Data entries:
+ + + +

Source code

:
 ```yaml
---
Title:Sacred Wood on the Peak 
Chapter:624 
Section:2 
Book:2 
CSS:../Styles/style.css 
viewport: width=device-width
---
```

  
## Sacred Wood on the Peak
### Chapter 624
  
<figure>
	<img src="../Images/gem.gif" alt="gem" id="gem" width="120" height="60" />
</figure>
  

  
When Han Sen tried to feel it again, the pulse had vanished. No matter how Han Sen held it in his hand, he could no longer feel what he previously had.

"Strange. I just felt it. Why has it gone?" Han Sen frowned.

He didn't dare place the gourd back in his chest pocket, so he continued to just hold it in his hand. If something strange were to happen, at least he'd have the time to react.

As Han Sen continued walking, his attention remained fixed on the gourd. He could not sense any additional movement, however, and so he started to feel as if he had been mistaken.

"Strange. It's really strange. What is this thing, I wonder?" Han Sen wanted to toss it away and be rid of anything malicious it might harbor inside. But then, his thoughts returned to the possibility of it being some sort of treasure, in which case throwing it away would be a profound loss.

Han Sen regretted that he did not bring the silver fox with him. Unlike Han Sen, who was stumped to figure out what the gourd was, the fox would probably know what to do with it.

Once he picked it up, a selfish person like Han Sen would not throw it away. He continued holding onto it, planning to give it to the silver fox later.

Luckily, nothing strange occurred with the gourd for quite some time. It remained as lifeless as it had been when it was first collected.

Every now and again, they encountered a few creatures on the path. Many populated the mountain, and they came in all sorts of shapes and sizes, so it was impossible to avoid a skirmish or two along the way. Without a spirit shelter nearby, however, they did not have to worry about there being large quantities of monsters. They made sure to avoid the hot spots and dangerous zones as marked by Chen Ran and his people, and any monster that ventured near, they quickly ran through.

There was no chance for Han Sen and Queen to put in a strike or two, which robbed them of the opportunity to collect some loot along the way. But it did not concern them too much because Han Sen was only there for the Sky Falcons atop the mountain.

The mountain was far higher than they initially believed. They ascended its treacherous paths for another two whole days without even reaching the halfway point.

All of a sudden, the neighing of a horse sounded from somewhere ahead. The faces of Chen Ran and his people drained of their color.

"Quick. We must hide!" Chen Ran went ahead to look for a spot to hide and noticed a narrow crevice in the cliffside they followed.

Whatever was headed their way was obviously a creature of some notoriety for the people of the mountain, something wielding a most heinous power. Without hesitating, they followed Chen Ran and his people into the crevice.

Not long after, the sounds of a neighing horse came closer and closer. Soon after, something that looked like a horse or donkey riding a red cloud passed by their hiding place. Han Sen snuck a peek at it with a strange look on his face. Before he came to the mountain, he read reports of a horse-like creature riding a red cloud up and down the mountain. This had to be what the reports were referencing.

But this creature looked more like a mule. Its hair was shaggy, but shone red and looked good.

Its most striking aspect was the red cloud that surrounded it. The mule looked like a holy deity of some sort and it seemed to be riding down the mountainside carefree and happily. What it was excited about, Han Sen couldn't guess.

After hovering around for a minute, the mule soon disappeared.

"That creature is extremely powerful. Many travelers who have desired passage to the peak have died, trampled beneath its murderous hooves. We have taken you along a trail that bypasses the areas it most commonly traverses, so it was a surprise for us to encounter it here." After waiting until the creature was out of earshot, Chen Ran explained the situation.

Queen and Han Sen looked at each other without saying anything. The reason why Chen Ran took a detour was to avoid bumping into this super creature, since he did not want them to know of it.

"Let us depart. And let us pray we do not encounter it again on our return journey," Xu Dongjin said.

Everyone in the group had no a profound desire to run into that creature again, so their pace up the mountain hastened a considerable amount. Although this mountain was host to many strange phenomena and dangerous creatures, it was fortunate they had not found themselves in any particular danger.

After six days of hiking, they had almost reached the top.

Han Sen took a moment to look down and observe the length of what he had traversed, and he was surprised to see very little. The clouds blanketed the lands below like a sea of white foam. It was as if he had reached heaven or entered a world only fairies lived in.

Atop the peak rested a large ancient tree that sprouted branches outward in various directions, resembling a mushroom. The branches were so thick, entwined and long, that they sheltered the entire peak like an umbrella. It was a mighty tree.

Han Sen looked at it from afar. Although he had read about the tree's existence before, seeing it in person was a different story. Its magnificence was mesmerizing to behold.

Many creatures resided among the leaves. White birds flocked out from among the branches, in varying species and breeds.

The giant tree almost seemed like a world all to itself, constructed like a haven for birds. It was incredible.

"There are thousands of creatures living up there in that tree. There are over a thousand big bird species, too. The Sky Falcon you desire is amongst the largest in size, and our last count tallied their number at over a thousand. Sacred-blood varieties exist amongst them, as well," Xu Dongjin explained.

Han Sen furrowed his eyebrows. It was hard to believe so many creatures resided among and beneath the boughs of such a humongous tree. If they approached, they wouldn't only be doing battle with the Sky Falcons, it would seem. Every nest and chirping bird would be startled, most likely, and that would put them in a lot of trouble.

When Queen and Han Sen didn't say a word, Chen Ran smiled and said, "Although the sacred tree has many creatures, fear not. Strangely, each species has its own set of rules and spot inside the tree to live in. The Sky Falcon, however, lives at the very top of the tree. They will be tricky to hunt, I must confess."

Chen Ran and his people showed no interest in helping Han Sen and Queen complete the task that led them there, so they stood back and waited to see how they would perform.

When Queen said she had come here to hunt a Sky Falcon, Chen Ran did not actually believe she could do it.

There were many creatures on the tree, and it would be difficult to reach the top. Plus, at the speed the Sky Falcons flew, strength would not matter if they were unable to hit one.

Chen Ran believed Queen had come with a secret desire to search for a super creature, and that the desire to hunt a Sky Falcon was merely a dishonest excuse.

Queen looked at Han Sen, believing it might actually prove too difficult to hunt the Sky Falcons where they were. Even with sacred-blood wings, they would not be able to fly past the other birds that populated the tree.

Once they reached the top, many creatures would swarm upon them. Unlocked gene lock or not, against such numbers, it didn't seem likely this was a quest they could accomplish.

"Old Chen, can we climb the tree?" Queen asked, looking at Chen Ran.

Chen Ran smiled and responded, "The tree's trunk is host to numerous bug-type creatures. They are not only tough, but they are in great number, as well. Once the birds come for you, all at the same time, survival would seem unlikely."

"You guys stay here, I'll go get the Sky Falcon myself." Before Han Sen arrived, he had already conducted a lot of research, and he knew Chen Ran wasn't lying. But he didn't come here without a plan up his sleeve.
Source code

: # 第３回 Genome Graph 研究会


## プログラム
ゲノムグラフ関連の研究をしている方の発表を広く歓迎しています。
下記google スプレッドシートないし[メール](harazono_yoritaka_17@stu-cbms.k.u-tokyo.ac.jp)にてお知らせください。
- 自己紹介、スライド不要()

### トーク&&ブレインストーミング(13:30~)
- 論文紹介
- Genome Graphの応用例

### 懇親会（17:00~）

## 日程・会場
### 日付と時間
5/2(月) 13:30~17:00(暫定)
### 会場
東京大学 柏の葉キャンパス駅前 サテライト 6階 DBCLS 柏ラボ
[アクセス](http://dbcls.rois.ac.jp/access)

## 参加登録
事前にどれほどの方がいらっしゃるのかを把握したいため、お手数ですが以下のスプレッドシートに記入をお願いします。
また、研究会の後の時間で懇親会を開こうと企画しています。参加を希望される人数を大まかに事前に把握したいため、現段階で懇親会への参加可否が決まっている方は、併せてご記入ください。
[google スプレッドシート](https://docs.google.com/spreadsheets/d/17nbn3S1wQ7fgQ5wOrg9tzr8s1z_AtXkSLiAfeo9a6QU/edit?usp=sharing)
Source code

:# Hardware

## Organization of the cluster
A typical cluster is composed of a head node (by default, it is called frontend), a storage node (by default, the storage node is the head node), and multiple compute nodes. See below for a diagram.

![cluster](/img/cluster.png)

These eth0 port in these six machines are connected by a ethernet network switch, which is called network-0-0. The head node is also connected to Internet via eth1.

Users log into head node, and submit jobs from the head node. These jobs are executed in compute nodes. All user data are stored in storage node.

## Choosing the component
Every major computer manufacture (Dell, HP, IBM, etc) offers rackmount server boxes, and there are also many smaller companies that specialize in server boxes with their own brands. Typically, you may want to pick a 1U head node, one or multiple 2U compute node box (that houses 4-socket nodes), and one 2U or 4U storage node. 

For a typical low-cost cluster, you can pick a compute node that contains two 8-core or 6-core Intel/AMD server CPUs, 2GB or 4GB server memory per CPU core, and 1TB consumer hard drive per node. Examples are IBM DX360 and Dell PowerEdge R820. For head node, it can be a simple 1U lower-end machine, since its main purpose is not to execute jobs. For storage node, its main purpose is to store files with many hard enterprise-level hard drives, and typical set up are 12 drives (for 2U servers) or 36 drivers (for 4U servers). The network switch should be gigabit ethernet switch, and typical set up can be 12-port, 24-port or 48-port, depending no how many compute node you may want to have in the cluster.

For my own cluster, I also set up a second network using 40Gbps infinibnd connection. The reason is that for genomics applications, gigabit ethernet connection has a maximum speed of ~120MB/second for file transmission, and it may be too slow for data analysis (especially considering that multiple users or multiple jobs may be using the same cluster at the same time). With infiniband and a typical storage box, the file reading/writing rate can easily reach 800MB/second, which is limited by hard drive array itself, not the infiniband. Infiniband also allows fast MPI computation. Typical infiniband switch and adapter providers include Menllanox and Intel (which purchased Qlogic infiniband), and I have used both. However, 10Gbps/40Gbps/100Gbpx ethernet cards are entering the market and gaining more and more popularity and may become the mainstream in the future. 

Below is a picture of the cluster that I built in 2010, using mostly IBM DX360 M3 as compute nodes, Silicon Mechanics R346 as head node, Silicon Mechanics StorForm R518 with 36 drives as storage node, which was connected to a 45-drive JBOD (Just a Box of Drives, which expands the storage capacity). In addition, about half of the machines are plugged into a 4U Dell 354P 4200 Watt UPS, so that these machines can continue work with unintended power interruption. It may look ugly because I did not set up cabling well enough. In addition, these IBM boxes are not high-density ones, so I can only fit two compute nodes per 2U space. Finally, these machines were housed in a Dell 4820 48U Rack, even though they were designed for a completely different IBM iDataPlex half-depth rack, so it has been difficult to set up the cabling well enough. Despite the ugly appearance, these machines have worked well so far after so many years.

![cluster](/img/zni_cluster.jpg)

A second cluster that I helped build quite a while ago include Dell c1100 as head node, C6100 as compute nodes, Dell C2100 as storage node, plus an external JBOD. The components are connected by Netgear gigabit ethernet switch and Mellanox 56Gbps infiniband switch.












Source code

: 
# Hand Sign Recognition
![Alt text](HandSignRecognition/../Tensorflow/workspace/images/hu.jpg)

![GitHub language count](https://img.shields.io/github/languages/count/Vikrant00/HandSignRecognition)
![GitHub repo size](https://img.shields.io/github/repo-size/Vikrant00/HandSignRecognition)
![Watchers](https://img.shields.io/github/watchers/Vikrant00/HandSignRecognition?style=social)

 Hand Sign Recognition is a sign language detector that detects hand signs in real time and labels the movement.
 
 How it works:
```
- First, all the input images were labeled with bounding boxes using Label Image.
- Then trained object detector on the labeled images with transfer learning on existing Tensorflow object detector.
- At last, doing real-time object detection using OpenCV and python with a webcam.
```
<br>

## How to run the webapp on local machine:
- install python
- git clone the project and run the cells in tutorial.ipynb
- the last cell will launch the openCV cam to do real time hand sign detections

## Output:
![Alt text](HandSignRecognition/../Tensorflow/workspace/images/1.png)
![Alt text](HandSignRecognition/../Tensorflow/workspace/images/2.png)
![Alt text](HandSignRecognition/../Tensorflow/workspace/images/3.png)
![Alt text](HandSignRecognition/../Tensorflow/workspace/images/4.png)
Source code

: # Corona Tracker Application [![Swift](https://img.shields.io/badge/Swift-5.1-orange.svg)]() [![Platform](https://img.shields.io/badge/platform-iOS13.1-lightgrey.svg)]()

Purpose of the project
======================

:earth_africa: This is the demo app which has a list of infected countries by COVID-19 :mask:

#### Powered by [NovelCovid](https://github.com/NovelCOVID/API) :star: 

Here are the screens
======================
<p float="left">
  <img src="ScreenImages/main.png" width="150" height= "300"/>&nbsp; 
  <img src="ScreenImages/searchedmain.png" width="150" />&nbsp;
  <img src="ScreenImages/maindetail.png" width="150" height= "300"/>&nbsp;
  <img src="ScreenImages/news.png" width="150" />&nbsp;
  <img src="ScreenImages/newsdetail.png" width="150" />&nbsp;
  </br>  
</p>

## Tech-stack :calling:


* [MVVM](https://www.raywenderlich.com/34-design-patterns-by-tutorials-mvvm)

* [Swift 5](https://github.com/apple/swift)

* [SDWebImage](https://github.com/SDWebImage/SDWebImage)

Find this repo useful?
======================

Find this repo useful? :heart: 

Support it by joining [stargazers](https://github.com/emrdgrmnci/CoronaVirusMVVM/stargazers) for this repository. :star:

+ + + +

Task instructions: What lines in the data above contain the word "remained"? Copy them all.

Exercise response:
As Han Sen continued walking, his attention remained fixed on the gourd. He could not sense any additional movement, however, and so he started to feel as if he had been mistaken.
Luckily, nothing strange occurred with the gourd for quite some time. It remained as lifeless as it had been when it was first collected.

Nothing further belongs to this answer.